If history repeats itself, we can expect banks to tighten their monetary policy and pass these costs onto businesses which in turn will deter borrowing and impact business spending. It is important to note that experts do not believe we will see rate hikes as aggressive as we have in the past. Powell spoke of this by saying it is important to be “humble and nimble” and that “we’re going to be led by the incoming data and the evolving outlook.” Discussing the job market, Powell said, “There are many millions more job openings than there are unemployed people” and, “I think there’s quite a bit of room to raise interest rates without threatening the labor market.”

Increasing equipment costs have impacted every business. Global supply chains are struggling to produce and transport enough material to keep pace with the demand. There is optimism these rate increases will deter enough investment to allow the supply chains to “catch up.” This is yet to be seen, however, and the impact will be unknown until the effect has already taken place.

According to the Federal Reserve Senior Loan Officer Survey, lending standards continued to ease in Q3 of 2021 while demand for business loans was strong. Currently, however, we are seeing inflation in the new and used equipment market.  It is not uncommon to see a three-year-old piece of equipment selling at or near its initial purchase price. This marked inflation will cause banks to take a more risk-based approach to financing by tightening lending standards.  Should this happen, your business may need to consider using a nontraditional lender who can fund faster based on their risk tolerance and approval process.
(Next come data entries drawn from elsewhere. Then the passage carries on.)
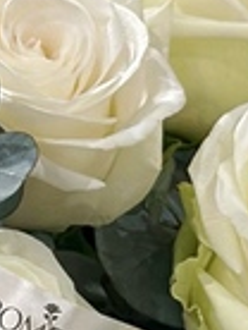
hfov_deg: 4.2
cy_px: 330
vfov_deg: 5.6
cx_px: -74
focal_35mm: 350
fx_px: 3333
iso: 80
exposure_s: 1/50
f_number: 1.78
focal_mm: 6.86
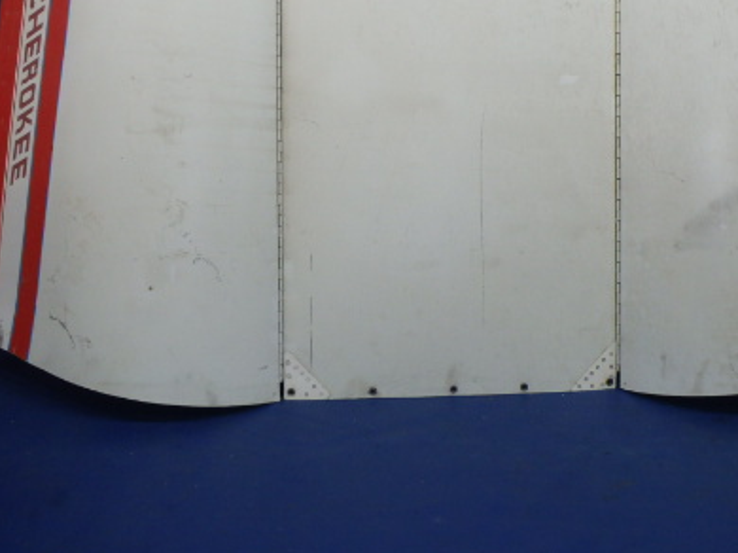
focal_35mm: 46
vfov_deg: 30.9
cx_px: 439
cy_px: 136
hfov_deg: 41.1
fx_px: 980
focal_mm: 5
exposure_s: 1/40
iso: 200
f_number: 3.9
Purchasing equipment is a pivotal decision for any business owner.  Spending cash or using an equipment financing company to purchase the necessary equipment is a decision requiring analysis. Using cash to buy assets in a time of inflation is tricky. If inflation rises, cash will lose purchasing power and a dollar tomorrow will buy less than before. However, if inflation declines then that dollar spent yesterday will gain value today. One way to limit this exposure is through equipment financing. This option guarantees a fixed monthly payment for a set number of months, ensuring no increase or decrease in your monthly payments. This allows your business to budget accurately while providing security to your bank account.

Asset ownership is essential to the storage industry. Asking the right questions and finding a lending provider that is knowledgeable within the industry is crucial. During times of inflation with the increasing price of goods and rising interest rates, your resource to capital is more important than ever.